Saudi Aramco is pursuing a $35 billion [1] capital push to open its assets to Wall Street investors.

This move marks a significant shift in how the energy giant manages its empire. By allowing global funds to invest directly in its infrastructure, the company is diversifying its financial strategy and integrating more deeply with U.S. capital markets.

The initiative follows a separate agreement signed days earlier. A consortium of investors led by BlackRock Inc. signed an $11 billion [2] lease for several of Aramco's natural-gas facilities [2]. This lease agreement served as a precursor to the broader push for capital, signaling a growing appetite among institutional investors for Saudi energy assets.

Aramco is now leveraging this momentum to attract further investment. The $35 billion [1] target aims to raise substantial capital by granting external investors a stake in the company's vast operations. The strategy allows the company to maintain operational control while tapping into the liquidity of the global financial system.
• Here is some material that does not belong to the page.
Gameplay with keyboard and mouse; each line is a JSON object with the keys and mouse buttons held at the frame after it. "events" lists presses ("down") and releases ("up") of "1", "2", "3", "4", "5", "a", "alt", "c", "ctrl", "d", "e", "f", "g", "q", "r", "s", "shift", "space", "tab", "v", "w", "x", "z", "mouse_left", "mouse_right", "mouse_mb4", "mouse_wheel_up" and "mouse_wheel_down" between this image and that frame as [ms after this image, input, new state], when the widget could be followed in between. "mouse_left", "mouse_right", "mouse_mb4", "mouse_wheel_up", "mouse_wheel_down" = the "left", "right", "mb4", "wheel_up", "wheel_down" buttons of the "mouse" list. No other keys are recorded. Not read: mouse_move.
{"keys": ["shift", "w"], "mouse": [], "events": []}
The involvement of BlackRock, one of the world's largest asset managers, provides a blueprint for other Wall Street firms. The $11 billion [2] lease demonstrates a willingness by U.S.-based firms to commit massive sums to Saudi infrastructure, even as the global energy transition continues.

This capital push represents a strategic evolution for the company. By cracking open its empire, Aramco is transitioning from a strictly state-managed model to one that incorporates a wider array of international stakeholders.

Saudi Aramco is pursuing a $35 billion capital push to open its assets to Wall Street investors.

Aramco's decision to seek billions in external capital suggests a strategic pivot toward a more open financial model. By partnering with firms like BlackRock, Saudi Arabia is not only securing immediate funding for its energy infrastructure but also cementing long-term financial ties with the U.S. financial sector, potentially insulating its assets through global institutional ownership.